◆ Opdracht 1 ◆
Naar welk adres mocht de inspecteur volgens Hof Arnhem-Leeuwarden het aanslagbiljet sturen, zoals beschreven in het fragment?
◆ Opdracht 2 ◆
Schrijf het fragment woordelijk over, van "Hof Arnhem-Leeuwarden oordeelt" tot en met "stand kunnen blijven.".

◆ Te lezen fragment ◆
# # # #

Hof Arnhem-Leeuwarden oordeelt dat de inspecteur het aanslagbiljet mocht sturen naar het adres waarop X op dat moment in het GBA stond ingeschreven. Het feit dat de inspecteur ervan op de hoogte was dat X en diens toenmalige echtgenote in onmin leefden, doet hieraan niet af. De Hoge Raad oordeelt dat de middelen of klachten niet tot cassatie kunnen leiden (art. 81 Wet RO).

Belanghebbende, X, maakt bezwaar tegen een aanslag IB/PVV 2006, een boete en een beschikking heffingsrente. In geschil is of de inspecteur het bezwaar terecht niet-ontvankelijk heeft verklaard. Rechtbank Gelderland verklaart het beroep wegens schending van de hoorplicht gegrond, maar bepaalt dat de gevolgen van de uitspraken op bezwaar in stand kunnen blijven.

# # # #

Opgeslagen gegevens
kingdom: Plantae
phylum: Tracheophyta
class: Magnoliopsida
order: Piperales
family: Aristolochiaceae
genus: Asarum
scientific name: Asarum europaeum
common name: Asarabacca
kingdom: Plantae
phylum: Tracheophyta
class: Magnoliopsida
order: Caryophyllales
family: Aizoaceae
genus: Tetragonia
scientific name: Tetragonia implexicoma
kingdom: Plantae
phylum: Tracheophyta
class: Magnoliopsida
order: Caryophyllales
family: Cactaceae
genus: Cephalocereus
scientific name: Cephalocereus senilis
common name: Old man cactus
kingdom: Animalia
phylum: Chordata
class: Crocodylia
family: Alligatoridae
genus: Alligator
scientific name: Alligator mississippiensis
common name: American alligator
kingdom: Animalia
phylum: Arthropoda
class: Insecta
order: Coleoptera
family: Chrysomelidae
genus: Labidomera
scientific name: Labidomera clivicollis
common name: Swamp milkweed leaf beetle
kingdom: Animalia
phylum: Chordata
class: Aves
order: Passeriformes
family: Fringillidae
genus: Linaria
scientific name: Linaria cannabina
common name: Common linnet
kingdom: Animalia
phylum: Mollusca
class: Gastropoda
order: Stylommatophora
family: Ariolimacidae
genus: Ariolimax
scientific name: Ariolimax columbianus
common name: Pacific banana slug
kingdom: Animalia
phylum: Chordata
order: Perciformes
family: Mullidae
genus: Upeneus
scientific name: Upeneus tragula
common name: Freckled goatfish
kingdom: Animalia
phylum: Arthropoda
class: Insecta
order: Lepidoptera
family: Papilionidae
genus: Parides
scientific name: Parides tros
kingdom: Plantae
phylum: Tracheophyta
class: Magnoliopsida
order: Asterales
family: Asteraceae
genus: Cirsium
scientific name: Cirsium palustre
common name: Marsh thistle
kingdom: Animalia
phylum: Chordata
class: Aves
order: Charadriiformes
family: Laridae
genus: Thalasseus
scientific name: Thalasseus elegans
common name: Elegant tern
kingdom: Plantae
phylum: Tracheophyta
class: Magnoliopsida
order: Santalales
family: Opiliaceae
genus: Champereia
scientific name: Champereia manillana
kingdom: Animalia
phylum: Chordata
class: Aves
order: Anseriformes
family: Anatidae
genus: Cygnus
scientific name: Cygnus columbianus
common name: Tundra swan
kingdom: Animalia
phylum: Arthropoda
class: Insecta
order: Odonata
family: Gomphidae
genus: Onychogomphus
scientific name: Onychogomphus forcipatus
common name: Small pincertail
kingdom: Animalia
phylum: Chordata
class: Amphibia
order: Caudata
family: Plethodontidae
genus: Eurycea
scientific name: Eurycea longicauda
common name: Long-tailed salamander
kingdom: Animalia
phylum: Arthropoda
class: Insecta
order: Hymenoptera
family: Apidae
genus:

# # # #

◆ Antwoord 1 ◆
Naar het adres waarop X op dat moment in het GBA stond ingeschreven.

◆ Antwoord 2 ◆
Hof Arnhem-Leeuwarden oordeelt dat de inspecteur het aanslagbiljet mocht sturen naar het adres waarop X op dat moment in het GBA stond ingeschreven. Het feit dat de inspecteur ervan op de hoogte was dat X en diens toenmalige echtgenote in onmin leefden, doet hieraan niet af. De Hoge Raad oordeelt dat de middelen of klachten niet tot cassatie kunnen leiden (art. 81 Wet RO).

Belanghebbende, X, maakt bezwaar tegen een aanslag IB/PVV 2006, een boete en een beschikking heffingsrente. In geschil is of de inspecteur het bezwaar terecht niet-ontvankelijk heeft verklaard. Rechtbank Gelderland verklaart het beroep wegens schending van de hoorplicht gegrond, maar bepaalt dat de gevolgen van de uitspraken op bezwaar in stand kunnen blijven.